Never have I come across a place where freedom seems to be so unrestricted. I think it comes with being a cycling city, built on canals with narrow homes and narrower streets. The locals seem so happy and free as they effortlessly whizz through the streets on bicycles. Everybody knows the traffic system and everyone has a place to be.
Of course, the tourists disrupt it a bit. There are those who can’t cycle, those who don’t know which way to look when they’re crossing the road (guilty!) and those who are just plain oblivious. But the locals seem to generally accept it as part of their routine and avoid the disruptions easily.
Amsterdam is, as John Green wrote in The Fault in Our Stars, “A city of freedom”. It is buzzing and alive. Swarms of tourists descend on it every day of the week but it doesn’t feel disgustingly touristy – and here’s why.
The amount of things to do and see in Amsterdam could easily take weeks. Meticulous planning of my week-long trip to Amsterdam and The Hague meant that I had ensured I could fit as much in as I could – time-wise, and as much as I could possibly afford – budget-wise. There are tourists, but you are so spread out throughout the entire city and country (public transport is VERY good) that you can feel solitude and peace whilst surrounded by others. Everyone has their own purpose.
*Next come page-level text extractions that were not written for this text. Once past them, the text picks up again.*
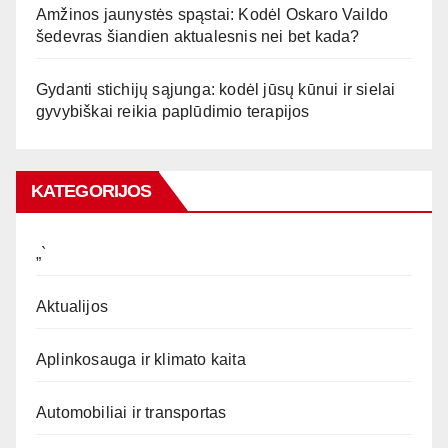
Amžinos jaunystės spąstai: Kodėl Oskaro Vaildo
šedevras šiandien aktualesnis nei bet kada?
Gydanti stichijų sąjunga: kodėl jūsų kūnui ir sielai
gyvybiškai reikia paplūdimio terapijos
KATEGORIJOS
„`
Aktualijos
Aplinkosauga ir klimato kaita
Automobiliai ir transportas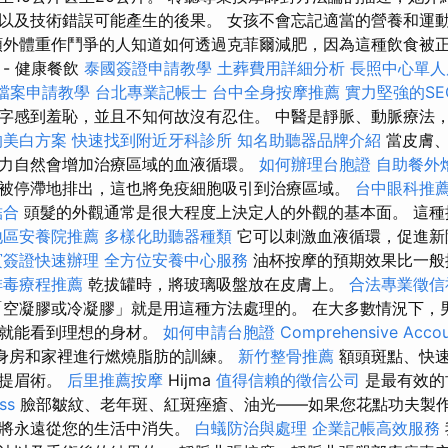
及技術錯誤可能產生的後果。 女孩不會忘記適當的營養和運動...
額外體重作鬥爭的人知道如何透過克菲爾減肥，因為這種飲食被
- 健康餐飲
泰國簽證申請教學
土葬費用詳細分析
長照中心單人
家檔案申請教學
台北專業記帳士
台中全身按摩推薦
實力堅強的SE
字感到羞恥，並且不知何故沒有忍住。 中醫是靜脈、動脈療法
的美白方案
快速找到附近牙科診所
知名助聽器品牌介紹
當皮膚、
力自然會增加治療區域的血液循環。
如何辦理台胞證
自助餐外
被停滯地排出，這也將免疫細胞吸引到治療區域。
台中眼科推
結合
頭髮的外觀通常是很大程度上決定人的外觀的基本面。 這種
地區安養院推薦
多樣化助聽器種類
它可以刺激血液循環，促進新
賓簽證快速辦理
全方位安養中心服務
油杯按摩的預期效果比一般
排毒療程推薦
乾拔罐時，將玻璃吸盤放在皮膚上。
合法專業徵信
空凝膠或冷凝膠」就是用這種方法處理的。 在大多數情況下，
快就能看到理想的身材。
如何申請台胞證
Comprehensive Accou
身房和家裡進行燃燒脂肪的訓練。
新竹整骨推薦
額頭斑點、快
老提眉術。
后里推薦按摩
Hijma
值得信賴的徵信公司
是最有效的
ss
臉部皺紋、老年斑、紅斑痤瘡、油光——如果您花點功夫製
都將永遠從您的生活中消失。
白蟻防治與處理
企業記帳高效服務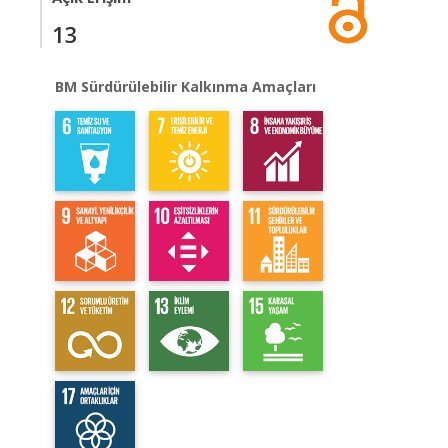
13
BM Sürdürülebilir Kalkınma Amaçları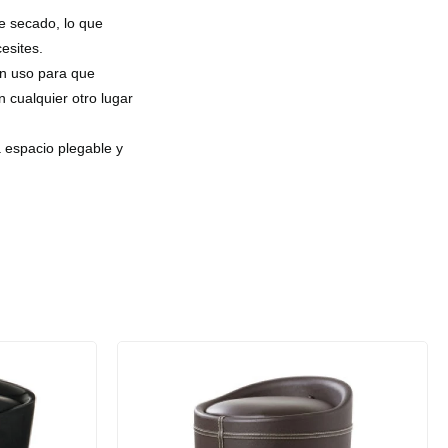
e secado, lo que
esites.
en uso para que
 cualquier otro lugar
 espacio plegable y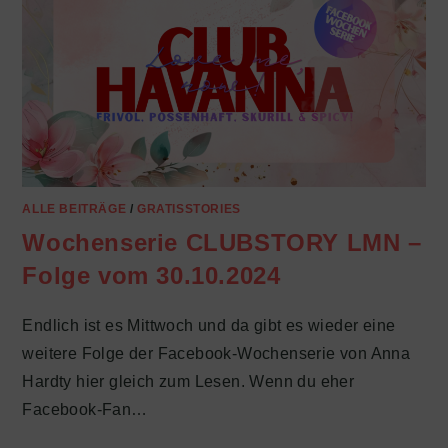
ALLE BEITRÄGE
/
GRATISSTORIES
Wochenserie CLUBSTORY LMN –
Folge vom 30.10.2024
Endlich ist es Mittwoch und da gibt es wieder eine
weitere Folge der Facebook-Wochenserie von Anna
Hardty hier gleich zum Lesen. Wenn du eher
Facebook-Fan…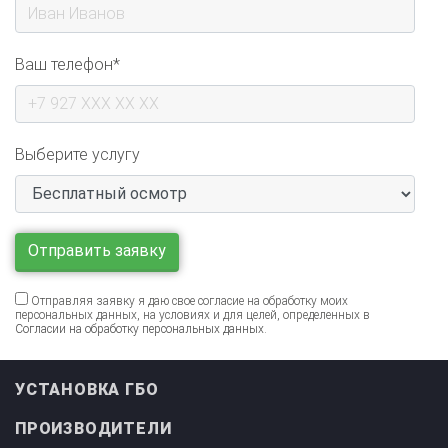
Ваш телефон*
Выберите услугу
Отправляя заявку я даю свое согласие на обработку моих
персональных данных, на условиях и для целей, определенных в
Согласии на обработку персональных данных
.
УСТАНОВКА ГБО
ПРОИЗВОДИТЕЛИ
ИНФОРМАЦИЯ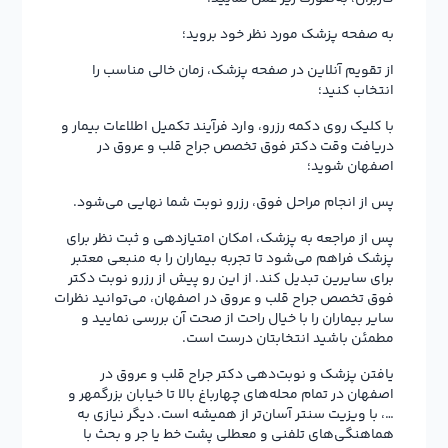
به صفحه پزشک مورد نظر خود بروید؛
از تقویم آنلاین در صفحه پزشک، زمان خالی مناسب را
انتخاب کنید؛
با کلیک روی دکمه رزرو، وارد فرآیند تکمیل اطلاعات بیمار و
دریافت وقت دکتر فوق تخصص جراح قلب و عروق در
اصفهان شوید؛
پس از انجام مراحل فوق، رزرو نوبت شما نهایی می‌شود.
پس از مراجعه به پزشک، امکان امتیازدهی و ثبت نظر برای
پزشک فراهم می‌شود تا تجربه بیماران را به منبعی معتبر
برای سایرین تبدیل کند. از این رو پیش از رزرو نوبت دکتر
فوق تخصص جراح قلب و عروق در اصفهان، می‌توانید نظرات
سایر بیماران را با خیال راحت از صحت آن بررسی نمایید و
مطمئن باشید انتخابتان درست است.
یافتن پزشک و نوبت‌دهی دکتر جراح قلب و عروق در
اصفهان در تمام محله‌های چهارباغ بالا تا خیابان بزرگمهر و
…، با ویزیت سنتر آسان‌تر از همیشه است. دیگر نیازی به
هماهنگی‌های تلفنی و معطلی پشت خط یا جر و بحث با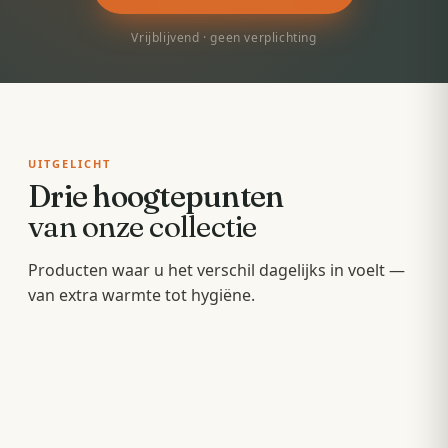
Vrijblijvend · geen verplichting
UITGELICHT
Drie hoogtepunten
van onze collectie
Badkamermeubels
Producten waar u het verschil dagelijks in voelt —
Sunshowers
Spoeltoiletten
van extra warmte tot hygiëne.
Hang- en staande meubels met soft-close — op
Infrarood-warmte voor en na het douchen, zonder
maat van uw wastafel.
Geïntegreerde warme spoeling — fris,
wachten op de cv.
comfortabel en minder papier.
OPBERGEN
COMFORT
HYGIËNE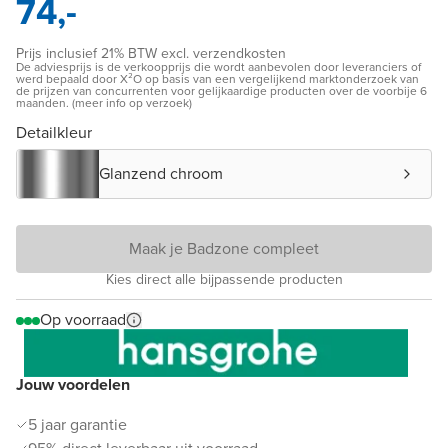
74,-
Prijs inclusief 21% BTW excl. verzendkosten
De adviesprijs is de verkoopprijs die wordt aanbevolen door leveranciers of
werd bepaald door X²O op basis van een vergelijkend marktonderzoek van
de prijzen van concurrenten voor gelijkaardige producten over de voorbije 6
maanden. (meer info op verzoek)
Detailkleur
Glanzend chroom
Maak je Badzone compleet
Kies direct alle bijpassende producten
Op voorraad
Jouw voordelen
5 jaar garantie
You will, of course, queue for the popular tourist attractions. Timing though, as we all know, is everything. Plan, plan, plan. Though planning your trip may take longer, you’ll feel happier when you get there (and activities never take as long as you expect) as you won’t feel lost. You’ll feel secure. And when you do realise that your list, which seemed endless at the beginning of the day, has been easily completed, you just have to cross the street or turn your head a fraction of an inch to find or see something new and exciting.
As you escape from canal ring a little, you’ll come across more and more green spaces, the most obvious of which is Vondelpark. It’s where you go to picnic, to relax, to cycle, to play, to dogwalk, to smoke, to makeout and to socialise. While the canal ring may be the hub, Vondelpark is the suburban relaxation point.
I visited late on a Friday afternoon in April, when the sun was still high in the sky and locals had finished work for the day.
Crowds of youth perch precariously in trees where the branches hang low over the water. The mist from the nearby water fountains blends with the smoke which fills the summer air around them, creating a haze which hangs in the afternoon sunbeams.
As I ride on my hired bike, about ten policemen cycle past me. They are clearly knowledgeable about the happenings in this park but also more concerned with making sure it’s a peaceful environment. A man in his thirties carrying a tennis racket strolls past, his eyes red although it is unlikely that he has been crying.
Vondelpark has gorgeous cafes, food vendors, lagoons with fountains in the middle, children’s playgrounds and more. It seemed to be treated by the tourists as a place to smoke, however it is so much more. If you cycle on and look past the crowds of youth in the trees, you’ll also hear the squawks of the parrots that flit from tree to tree. Or the friendly ting of a bell to signal someone is about to ride past you. Or the peals of laughter from children playing tag on the playgrounds.
On any given day in Amsterdam, you could stumble across markets, an outdoor café, or live music. Make sure that you open your eyes and appreciate the experience. It’s not every day that you get to visit a city so steeped in history. Amsterdam has incredible food, people and architecture. Enjoy it.